Commission president wants EU to wake up
In his announcement Juncker painted a very bleak picture of the Union, leaving the impression that it could soon collapse altogether. Der Standard believes his intention was to galvanise the EU's leaders into action:
“The former 'eternal' prime minister of Luxembourg knows all the tricks. ... He's long seemed weary and rather disillusioned. Since 2008 the Union's never-ending 'multi-crisis' has taken its toll. Even more than that, however, the representative of a united, reconciled and politically integrated Europe is bothered by the fact that time after time 'his' heads of government have left him, the Commission and the Union as a whole in the lurch at the round tables at EU summits. Instead of concentrating on how the Union can get itself out of this situation, instead of opposing the 'destroyers of the EU' with constructive arguments and strategies, a growing number of countries are retreating into egoism and nationalism.

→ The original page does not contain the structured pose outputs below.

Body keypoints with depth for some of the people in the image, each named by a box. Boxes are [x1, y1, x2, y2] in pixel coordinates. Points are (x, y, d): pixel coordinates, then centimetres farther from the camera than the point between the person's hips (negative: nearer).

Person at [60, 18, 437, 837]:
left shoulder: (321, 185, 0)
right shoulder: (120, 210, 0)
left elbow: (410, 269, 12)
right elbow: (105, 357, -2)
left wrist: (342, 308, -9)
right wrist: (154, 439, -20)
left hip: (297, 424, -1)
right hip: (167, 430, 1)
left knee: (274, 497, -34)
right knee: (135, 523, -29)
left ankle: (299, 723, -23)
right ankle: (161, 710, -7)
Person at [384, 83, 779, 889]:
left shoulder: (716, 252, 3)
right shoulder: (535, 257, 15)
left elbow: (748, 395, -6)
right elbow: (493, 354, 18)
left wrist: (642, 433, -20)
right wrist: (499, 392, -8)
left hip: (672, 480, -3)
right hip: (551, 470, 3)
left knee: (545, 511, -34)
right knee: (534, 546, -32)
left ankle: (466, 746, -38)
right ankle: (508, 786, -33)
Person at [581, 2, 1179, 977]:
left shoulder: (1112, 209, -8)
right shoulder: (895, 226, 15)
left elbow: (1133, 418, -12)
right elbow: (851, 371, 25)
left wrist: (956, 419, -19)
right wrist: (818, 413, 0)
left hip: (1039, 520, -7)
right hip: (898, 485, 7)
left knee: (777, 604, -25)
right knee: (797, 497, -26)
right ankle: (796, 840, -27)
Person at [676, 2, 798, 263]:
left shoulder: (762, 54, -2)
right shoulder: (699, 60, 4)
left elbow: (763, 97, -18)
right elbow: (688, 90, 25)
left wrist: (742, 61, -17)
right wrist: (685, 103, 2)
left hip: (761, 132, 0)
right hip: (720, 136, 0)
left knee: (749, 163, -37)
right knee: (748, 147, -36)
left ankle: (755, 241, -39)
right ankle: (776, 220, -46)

It's as if Juncker finally wanted to say: This is not about me (anymore), wake up and fight for the EU.”
Union needs new leaders
A new generation of leaders must succeed Juncker at the helm of the EU, Le Monde believes:
“Since 2014 Juncker has been heading a more political, less conservative, less technocratic and less German Commission. ... And yet that's not enough. Europe, which is celebrating the 25th anniversary of the Treaty of Maastricht, which launched the euro, and the 60th anniversary of the Treaties of Rome, which created the single market, is not just difficult to manage, but impossible. ... The world of Juncker, who participated in the Maastricht negotiations at the end of the 1980s as a young finance minister, is coming to an end. A new generation must now replace him. One with fresh eyes and unburdened by the memory of thousands of compromises hammered out in Brussels over a quarter of a century which now stand for nothing but a dead end.”